Les chancelleries européennes bruissent même goulûment de cette éventualité.

Les Israéliens se sont divisés et affrontés pour une paix qui couvrait vertueusement la poursuite des buts de guerre des Palestiniens : la Grande Palestine du Jourdain à la mer. Ils ont cru avec passion à la paix. Elle en est même devenue un messianisme qui a obscurci leur vision de la réalité et les a précipités dans une tragédie. On a beaucoup dénoncé le messianisme utopique du Gouch Emounim, mais l'utopie pacifiste sans laquelle on ne peut comprendre le syndrome d'Oslo s'est, jusqu'à présent, révélée aussi grave dans ses effets immédiats.

 

L'invocation de la paix est devenue un article de foi, un confort narcissique, comme s'il suffisait de psalmodier son air pour qu'elle se concrétise, avec le bénéfice secondaire de diaboliser ceux qui pensent différemment. Dans le contre-jour terrible de la période 2000-2004, les artisans d'Oslo s'avèrent n'avoir fait la paix qu'avec les palestiniens de leur imagination, au point de refuser d'accepter la réalité (le terrorisme et les discours contradictoires) qui pourtant les bousculait dès le premiers jours. La mystique des uns a fait écho à la ruse des autres. La "paix" palestinienne a parfaitement répondu en effet à la définition qu'en donnait la stratégie communiste du temps de la "coexistence pacifique" : une situation conflictuelle dans laquelle des armes et des méthodes non militaires sont employées sans dépasser le seuil d'intensité qui en ferait une guerre ouverte. Dans 1984, Orwell avait bien épinglé cette perversion calculée du vocabulaire, avec l'équivalence !

"Peace is war".

 

L'aventurisme messianique d'Oslo a irrémédiablement engagé Israël dans un avenir mouvementé. Comment la société israélienne se récupérera-t-elle au sortir d'une telle aventure dont on ne mesure pas encore les développements à venir et les conséquences ?

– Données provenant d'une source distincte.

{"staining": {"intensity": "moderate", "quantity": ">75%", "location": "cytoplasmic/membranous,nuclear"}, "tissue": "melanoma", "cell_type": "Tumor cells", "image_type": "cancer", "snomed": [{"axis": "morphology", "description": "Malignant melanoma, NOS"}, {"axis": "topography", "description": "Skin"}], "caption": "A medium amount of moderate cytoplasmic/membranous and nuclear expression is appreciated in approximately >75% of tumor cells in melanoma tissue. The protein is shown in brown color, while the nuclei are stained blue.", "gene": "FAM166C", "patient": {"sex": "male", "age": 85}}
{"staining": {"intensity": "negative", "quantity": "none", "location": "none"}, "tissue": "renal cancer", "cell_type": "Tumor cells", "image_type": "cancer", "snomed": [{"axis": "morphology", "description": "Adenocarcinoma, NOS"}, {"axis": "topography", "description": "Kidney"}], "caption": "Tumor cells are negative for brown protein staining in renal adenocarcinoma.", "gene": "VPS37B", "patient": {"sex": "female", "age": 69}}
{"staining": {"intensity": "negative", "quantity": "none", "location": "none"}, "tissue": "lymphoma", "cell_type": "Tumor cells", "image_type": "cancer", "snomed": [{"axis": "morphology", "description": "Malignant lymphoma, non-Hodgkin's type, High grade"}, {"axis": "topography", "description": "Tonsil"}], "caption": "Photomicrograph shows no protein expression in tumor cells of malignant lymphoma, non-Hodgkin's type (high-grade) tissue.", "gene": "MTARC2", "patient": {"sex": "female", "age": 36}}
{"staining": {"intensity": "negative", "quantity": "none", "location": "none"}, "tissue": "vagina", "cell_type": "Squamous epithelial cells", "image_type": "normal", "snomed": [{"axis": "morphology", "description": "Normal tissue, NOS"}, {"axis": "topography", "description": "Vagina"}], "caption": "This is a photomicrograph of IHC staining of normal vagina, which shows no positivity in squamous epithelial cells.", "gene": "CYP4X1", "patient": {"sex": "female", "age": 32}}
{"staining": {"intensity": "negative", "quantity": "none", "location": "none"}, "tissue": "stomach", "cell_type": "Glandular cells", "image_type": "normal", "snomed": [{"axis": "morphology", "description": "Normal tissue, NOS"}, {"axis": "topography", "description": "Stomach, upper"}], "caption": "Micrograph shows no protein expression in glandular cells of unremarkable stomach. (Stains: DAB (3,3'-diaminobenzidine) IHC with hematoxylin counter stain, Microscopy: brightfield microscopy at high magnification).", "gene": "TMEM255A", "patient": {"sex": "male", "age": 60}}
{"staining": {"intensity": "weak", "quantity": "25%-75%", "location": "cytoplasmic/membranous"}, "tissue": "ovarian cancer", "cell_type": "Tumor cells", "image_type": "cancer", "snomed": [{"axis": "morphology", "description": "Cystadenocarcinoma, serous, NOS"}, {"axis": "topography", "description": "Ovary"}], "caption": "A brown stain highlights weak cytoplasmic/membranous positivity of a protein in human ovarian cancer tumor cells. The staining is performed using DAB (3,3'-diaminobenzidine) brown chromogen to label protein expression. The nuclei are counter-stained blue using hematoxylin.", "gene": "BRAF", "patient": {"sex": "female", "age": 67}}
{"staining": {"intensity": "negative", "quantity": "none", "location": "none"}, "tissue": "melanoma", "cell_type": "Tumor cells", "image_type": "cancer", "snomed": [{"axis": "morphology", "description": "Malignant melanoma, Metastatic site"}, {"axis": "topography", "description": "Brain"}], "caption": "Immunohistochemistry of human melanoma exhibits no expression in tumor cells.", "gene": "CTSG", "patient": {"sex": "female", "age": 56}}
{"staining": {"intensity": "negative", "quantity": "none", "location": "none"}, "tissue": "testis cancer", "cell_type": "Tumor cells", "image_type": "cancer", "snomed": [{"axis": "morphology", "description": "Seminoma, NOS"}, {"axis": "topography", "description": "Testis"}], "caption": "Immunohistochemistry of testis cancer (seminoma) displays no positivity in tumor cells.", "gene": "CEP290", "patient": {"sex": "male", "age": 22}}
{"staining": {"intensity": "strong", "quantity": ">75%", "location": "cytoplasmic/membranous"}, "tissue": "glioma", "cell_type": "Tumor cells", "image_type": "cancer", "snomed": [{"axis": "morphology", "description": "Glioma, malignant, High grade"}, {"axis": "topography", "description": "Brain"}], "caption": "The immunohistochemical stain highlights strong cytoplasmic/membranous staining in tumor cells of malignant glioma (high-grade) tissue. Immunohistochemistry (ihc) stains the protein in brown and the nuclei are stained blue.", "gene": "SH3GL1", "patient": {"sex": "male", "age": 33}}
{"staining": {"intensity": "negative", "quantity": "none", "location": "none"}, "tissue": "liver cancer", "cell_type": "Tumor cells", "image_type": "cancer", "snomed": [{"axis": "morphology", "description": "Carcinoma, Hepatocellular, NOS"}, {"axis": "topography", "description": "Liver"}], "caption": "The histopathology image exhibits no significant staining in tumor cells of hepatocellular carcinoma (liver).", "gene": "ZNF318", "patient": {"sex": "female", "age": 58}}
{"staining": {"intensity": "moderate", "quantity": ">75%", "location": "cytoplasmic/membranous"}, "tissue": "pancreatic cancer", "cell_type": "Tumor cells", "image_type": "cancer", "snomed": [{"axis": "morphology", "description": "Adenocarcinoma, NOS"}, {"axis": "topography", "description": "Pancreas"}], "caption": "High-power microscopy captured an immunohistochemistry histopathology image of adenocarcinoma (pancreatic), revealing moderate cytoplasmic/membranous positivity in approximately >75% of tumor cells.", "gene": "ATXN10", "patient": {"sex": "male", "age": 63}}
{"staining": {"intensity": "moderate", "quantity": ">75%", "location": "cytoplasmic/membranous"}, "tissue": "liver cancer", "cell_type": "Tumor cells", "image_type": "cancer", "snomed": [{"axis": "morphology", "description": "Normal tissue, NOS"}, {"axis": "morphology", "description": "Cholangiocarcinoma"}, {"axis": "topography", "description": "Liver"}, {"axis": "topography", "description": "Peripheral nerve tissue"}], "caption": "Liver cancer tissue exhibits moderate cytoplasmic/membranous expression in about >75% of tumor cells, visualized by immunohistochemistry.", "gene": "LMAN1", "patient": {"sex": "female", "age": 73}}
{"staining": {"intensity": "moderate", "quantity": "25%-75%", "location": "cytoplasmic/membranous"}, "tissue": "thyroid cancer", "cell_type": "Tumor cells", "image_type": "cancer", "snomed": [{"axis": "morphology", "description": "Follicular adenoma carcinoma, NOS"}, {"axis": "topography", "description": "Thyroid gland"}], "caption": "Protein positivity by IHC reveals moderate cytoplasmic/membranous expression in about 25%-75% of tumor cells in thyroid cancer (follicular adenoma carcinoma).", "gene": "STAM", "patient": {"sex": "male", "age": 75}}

Des divisions et des clivages durables pourraient s'installer, minant la confiance réciproque des familles qui la constituent. Les termes de démocratie et de paix se sont usés, investis par les élites du pouvoir d'un sens subliminal plus en rapport avec le kulturkampf propre à la société israélienne qu'avec la paix réelle. L'assassinat d'Yitzhak Rabin fut le terrible sommet de ce divorce profond. C'est jusqu'au concept même de "démocratie" qui s'est trouvé frelaté au nom de "la paix", par des politiciens qui, à plusieurs reprises, se sont sentis autorisés à malmener la déontologie de la démocratie au profit de manœuvres parlementaires. Durant la décennie d'Oslo, la diplomatie secrète et la politique du fait accompli, à l'insu de l'électorat, ont fait office de règle de fonctionnement en matière de politique étrangère.

 

L'examen rétrospectif du "processus d'Oslo" est une nécessité pour libérer l'avenir.